The random gradient descent is updated once per sample, if the sample size is large (for example, hundreds of thousands of), then it is possible to use only tens of thousands of or thousands of of the samples, the theta has been iterated to the optimal solution, compared with the batch gradient above, the iteration needs to use a hundred thousand of training samples, One iteration is unlikely to be optimal, and if you iterate 10 times, you need to traverse the training sample 10 times. However, one of the problems associated with SGD is that the noise is more bgd, making SGD not each iteration toward the overall optimization direction.
  Advantages: fast training speed;
  disadvantage: Lower accuracy, not global optimal;
From the number of iterations, the number of SGD iterations is more, and the search process in the solution space looks very blind. The convergence curve of its iteration can be expressed as follows:
  

Related literature:
Http://www.zhizhihu.com/html/y2011/3632.html

Http://www.th7.cn/system/win/201511/142910.shtml

Some common problems in machine learning _ gradient descent method

Contact Us

The content source of this page is from Internet, which doesn't represent Alibaba Cloud's opinion; products and services mentioned on that page don't have any relationship with Alibaba Cloud. If the content of the page makes you feel confusing, please write us an email, we will handle the problem within 5 days after receiving your email.

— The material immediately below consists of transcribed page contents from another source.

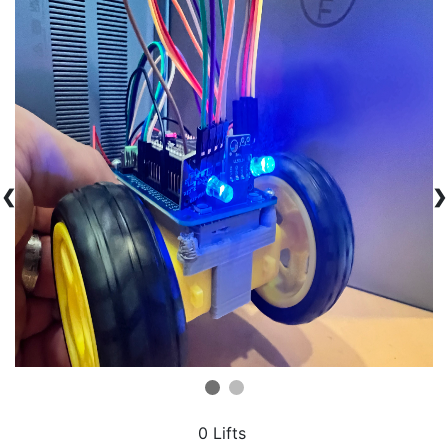
❮
❯
0 Lifts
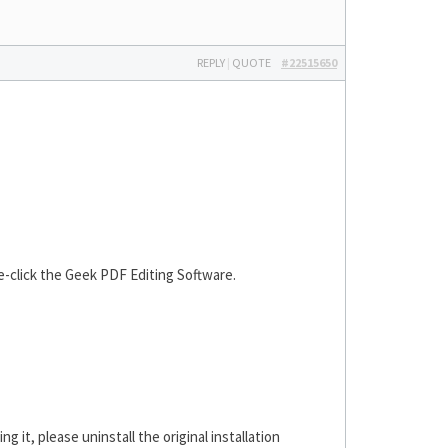
REPLY
|
QUOTE
#22515650
le-click the Geek PDF Editing Software.
ng it, please uninstall the original installation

If you find any instances of plagiarism from the community, please send an email to: info-contact@alibabacloud.com and provide relevant evidence. A staff member will contact you within 5 working days.

A Free Trial That Lets You Build Big!

Start building with 50+ products and up to 12 months usage for Elastic Compute Service

  • Sales Support

    1 on 1 presale consultation

  • After-Sales Support

    24/7 Technical Support 6 Free Tickets per Quarter Faster Response

  • Alibaba Cloud offers highly flexible support services tailored to meet your exact needs.